The Absent Critic. It was not an impressive effort, but Infantryman Bradley had to carry the argument alone. Defense Secretary Louis Johnson, the Administration’s most severe critic of State’s lethargy in China, was off vacationing at the time of decision. It was Johnson who was partly responsible for needling the President into action, who had privately boasted: “I’ll keep asking what our policy on China is until I find out.” Yet, when the time for battle came, Louis Johnson was away: he had been traced to the swank Jupiter Island Club at Hobe Sound, Fla. the day before the long-awaited showdown of the armed services with Secretary of State Acheson.

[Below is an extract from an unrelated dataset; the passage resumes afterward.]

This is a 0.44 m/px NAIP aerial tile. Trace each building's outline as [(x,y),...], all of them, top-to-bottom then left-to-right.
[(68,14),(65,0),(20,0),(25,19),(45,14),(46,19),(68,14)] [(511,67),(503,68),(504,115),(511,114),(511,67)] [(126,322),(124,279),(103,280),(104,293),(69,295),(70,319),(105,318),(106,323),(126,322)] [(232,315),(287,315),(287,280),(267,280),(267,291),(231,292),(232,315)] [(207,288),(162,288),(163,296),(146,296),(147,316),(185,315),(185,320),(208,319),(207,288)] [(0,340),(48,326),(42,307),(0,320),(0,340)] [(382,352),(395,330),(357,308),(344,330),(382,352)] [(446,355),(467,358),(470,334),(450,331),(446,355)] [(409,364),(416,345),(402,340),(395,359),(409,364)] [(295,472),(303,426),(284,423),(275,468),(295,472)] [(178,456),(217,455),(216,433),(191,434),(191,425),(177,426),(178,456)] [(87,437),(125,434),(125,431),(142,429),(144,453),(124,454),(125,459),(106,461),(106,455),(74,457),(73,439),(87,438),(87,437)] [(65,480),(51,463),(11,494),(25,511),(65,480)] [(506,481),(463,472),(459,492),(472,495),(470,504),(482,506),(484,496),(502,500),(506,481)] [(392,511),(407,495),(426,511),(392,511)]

Acheson, for his part, was very much at the ready, primed for this major crisis with a practiced lawyer’s burnished skill and tailor-made logic, bent on reversing the J.C.S. decision on Formosa. Omar
Bradley had hardly paused for breath before the Secretary of State seized the argument and virtually turned Bradley into a defense witness under crossexamination. The U.S., said Acheson, should stay the whole way out of Formosa unless it was prepared to go the whole way in. The J.C.S. plan for a small military mission to Formosa was another example, he said, of too little & too late. It was an Asiatic pattern which the State Department was qualified to recognize.
Were the Joint Chiefs prepared to back up this military mission with troops, ships and squadrons if something went wrong with the calculations, if the Communists beat the Nationalists to the punch again? Hadn’t even Douglas MacArthur (who had influenced the J.C.S. decision to send a mission to Formosa) said that the island did not warrant the commitment of U.S. troops? What did the Joint Chiefs hope to gain by risking the U.S.’s reputation and its military mission in such a shaky gesture?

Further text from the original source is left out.